In the first study we used 201 strains associated with mammals, in which we completed a population-genetics analysis using 12 polymorphic genes—genes whose alleles code for a number of different enzymes. In comparing these strains we studied the use of 12 sugars, resistance to five antibiotics, their serotypes, and the number and size of their plasmids. We found that the diversity is even higher than reported from human strains of E. coli (0.68 on the 0-to-1 variation scale). The genetic diversity is greater in Mexican than in Australian strains, and each group of host organisms displays a particular group of related strains. The Mexican mammalian strains are those that exhibit statistically the lowest linkage disequilibrium. Such a low level in a bacterial strain signals recombination and lateral transfer and suggests that the E. coli associated with mammals in general are not, on average, as clonal as was suggested by data from strains solely derived from humans.

It is interesting that in certain groups of strains, such as those associated with carnivores, rodents and primates, recombination is more frequent than it is in hosts with very specific diets. We have now estimated that the overall effective population size of E. coli is 5.3 x 109—that is, two orders of magnitude higher than that calculated for E. coli isolated from human hosts. Our estimate of the parameter of recombination is almost two orders of magnitude greater than the rate of mutation, again indicating that lateral transfer happens far more frequently than had been thought. Additionally, we found that the worldwide population of E. coli may not be homogeneous, but rather there may be isolated subpopulations. We draw this conclusion from the fact that the estimated global migration rate is less than the estimated migration within Mexico by roughly an order of magnitude. We have estimated the rate of recombination by comparing the congruence between the genealogies of different genes and those derived from analysis of various genetic loci, and we conclude that intragene and intergene recombination in E. coli is more important than mutation.

We have also conducted an analysis of the genetic sequences of four metabolic genes using 50 strains in the IECOL collection. These results were consistent with our emerging hypothesis: The genetic diversity from intergene and intragene recombination was greater in strains associated with animals than in those associated with humans. This difference is especially clear in the gene gapA, which appears to have suffered a reduction in its diversity after invading humanity.

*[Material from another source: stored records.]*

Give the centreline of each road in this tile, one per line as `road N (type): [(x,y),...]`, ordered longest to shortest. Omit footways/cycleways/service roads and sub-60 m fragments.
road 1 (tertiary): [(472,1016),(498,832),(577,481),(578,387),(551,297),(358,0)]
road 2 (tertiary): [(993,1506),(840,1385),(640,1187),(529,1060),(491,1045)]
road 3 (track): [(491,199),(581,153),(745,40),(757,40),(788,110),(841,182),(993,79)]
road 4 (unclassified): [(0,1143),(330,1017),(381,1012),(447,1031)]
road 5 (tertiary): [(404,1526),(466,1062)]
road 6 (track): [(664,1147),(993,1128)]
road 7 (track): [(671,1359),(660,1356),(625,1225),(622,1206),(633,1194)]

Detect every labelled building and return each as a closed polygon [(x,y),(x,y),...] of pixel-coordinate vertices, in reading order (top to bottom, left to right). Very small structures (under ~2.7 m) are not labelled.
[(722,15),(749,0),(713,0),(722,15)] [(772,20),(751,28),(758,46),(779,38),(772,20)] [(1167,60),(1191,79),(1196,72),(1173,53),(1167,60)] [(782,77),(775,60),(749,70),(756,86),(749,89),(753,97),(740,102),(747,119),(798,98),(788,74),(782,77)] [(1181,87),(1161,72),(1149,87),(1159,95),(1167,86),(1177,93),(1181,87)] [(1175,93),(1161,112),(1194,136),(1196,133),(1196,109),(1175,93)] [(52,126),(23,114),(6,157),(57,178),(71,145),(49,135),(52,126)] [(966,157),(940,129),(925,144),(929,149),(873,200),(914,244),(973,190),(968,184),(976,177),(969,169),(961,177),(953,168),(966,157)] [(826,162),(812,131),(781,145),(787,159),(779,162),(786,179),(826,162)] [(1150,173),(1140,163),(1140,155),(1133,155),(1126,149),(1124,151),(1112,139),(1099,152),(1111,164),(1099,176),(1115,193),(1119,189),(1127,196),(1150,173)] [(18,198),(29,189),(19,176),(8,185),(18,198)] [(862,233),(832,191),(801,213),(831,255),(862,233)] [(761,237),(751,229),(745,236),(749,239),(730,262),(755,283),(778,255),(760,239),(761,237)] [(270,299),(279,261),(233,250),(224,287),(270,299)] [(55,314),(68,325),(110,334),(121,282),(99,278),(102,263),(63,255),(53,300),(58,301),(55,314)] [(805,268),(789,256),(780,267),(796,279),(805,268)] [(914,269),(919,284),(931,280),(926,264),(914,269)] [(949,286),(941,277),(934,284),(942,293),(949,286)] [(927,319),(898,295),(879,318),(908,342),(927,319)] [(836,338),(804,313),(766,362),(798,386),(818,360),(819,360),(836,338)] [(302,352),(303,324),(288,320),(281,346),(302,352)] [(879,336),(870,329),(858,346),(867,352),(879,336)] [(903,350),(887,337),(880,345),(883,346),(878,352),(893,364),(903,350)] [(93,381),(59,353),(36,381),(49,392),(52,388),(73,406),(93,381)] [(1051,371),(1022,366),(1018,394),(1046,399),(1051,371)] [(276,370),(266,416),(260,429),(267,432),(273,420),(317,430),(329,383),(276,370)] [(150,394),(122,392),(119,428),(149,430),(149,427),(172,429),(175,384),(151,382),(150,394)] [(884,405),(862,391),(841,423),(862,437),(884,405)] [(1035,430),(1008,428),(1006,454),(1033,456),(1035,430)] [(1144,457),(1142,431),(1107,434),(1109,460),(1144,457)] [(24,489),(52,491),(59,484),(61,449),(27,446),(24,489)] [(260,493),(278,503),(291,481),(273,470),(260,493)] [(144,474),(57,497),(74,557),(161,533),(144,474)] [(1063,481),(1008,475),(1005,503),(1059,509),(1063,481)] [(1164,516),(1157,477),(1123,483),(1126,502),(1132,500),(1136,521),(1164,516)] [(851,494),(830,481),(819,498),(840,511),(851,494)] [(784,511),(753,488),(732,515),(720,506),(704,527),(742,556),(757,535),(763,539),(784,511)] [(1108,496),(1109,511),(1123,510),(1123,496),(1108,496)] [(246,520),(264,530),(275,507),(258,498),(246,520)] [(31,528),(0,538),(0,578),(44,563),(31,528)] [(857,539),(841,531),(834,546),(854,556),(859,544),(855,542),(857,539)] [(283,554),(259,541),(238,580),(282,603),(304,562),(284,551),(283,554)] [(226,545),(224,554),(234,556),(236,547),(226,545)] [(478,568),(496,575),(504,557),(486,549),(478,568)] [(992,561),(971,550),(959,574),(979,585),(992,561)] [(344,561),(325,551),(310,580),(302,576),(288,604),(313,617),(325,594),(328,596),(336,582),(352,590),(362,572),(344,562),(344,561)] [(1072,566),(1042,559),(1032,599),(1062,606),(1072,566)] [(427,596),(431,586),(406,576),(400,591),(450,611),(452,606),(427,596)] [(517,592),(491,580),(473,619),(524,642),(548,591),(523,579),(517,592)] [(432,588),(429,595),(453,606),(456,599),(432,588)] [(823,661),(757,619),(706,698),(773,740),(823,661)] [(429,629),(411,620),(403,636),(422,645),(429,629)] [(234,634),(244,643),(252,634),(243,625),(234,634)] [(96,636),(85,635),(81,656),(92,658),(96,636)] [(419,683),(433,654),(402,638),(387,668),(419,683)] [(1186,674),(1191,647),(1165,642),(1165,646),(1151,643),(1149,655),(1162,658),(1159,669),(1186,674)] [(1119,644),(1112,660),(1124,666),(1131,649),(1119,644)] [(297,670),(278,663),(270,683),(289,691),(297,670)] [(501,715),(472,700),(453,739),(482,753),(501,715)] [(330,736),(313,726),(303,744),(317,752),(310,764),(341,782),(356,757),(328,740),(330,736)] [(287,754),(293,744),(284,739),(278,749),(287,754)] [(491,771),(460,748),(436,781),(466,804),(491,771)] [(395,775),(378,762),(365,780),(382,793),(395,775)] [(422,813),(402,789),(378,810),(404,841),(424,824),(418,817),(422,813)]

Thus, our best sampling and the new, more detailed studies suggest that the basic biology of E. coli is far more complex and interesting than classical studies indicated. E. coli is endowed not only with a great genetic and ecological diversity, but also with a high level of genetic recombination and exchange. These phenomena permit the generation of a large quantity of genotypes, even though they may not occur in each generation. It is not only genes that move; there is considerable recombination of plasmids and fragments of genes. Some of these combinations turn out to be successful and invade many environmental niches and new hosts, and so continues the spread of new variants of E. coli able to become highly competitive—for example, O157:H7, first identified as a human pathogen in 1982. This generates a structure populated with ecotypes and at the same time produces strains that can live in a large number of environments that before were believed secondary or atypical for the species.